Раньше проснулся я, чем электронный корейский будильник,
мерзко и тонко пища, возвестил, что пора подыматься.
Глаз приоткрыл. За окном, занавешенным синею шторой
полупрозрачной, уже посерело. А вроде недавно
в это же время совсем еще было темно. Да, на убыль
время ночное идет. Посмотрел на часы: до подъема
двадцать минут. Подремлю еще. На бок улегся и руки
между коленками сунул, коленки ж согнул перед этим.
Но улетучился сон мой мгновенно, и вот уже мысли
закопошились в мозгу, и я понял, что нужно вставать мне.
Как не пытался прогнать эти мысли и образы в красках,
не получилось, они как алмаз по стеклу проводили
нити свои, и остатки сонливости вовсе исчезли,
лишь оставался узор этих мыслей, и четкий, и ясный.
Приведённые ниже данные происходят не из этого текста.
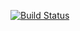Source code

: [![Build Status](https://travis-ci.org/IgorKvasn/bookie-frontend.svg?branch=master)](https://travis-ci.org/IgorKvasn/bookie-frontend)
Встал, одеяло откинув, на кухню прошел, чтобы чайник
сразу поставить, потом в туалет пошел, над унитазом
встал и, смотря в потолок иль на струйку, что билась упруго
в дно унитаза, подумал, что время в запасе есть, можно
и не спешить как обычно, когда себе лишних движений
не позволяю я сделать и строго по графику тело
перемещаю в пространстве и действия им совершаю.
В ванну направился, в зеркало сразу взглянул: глаз припухший
и мутноватый от сна. Вот такой, как ни странно, подходит
больше поэту, поскольку такой глаз еще у младенца.
Впрочем, что я не младенец – могу поручиться. Поэтом
тоже считать себя времени нет, слишком много работы
связанной с бизнесом. Только когда перед чистой бумагой
с ручкой один на один я останусь, тогда вспоминаю
о главном деле всей жизни, и мысли в пучок собираю
через сознанье, как если б сквозь линзу лучи, что пред этим
были рассеяны в воздухе, и начинаю рукою
плавно иль чуть торопливо и нервно водить по бумаге.
Кранчика два открутил, чтоб холодную воду с горячей
для умыванья смешать, после этого руки намылил,
мыло при этом скользнуло из рук в умывальник, его я
тут же поднял, кинул в мыльницу и принялся умываться.
Вышел из ванной, кипел уже чайник, налил кипяточку
в чистый стакан с подстаканником и заварил там пакетик
чая, лимона я ломтик добавил, три сахара ложки.
После побриться пошел, чай оставил же стынуть на кухне.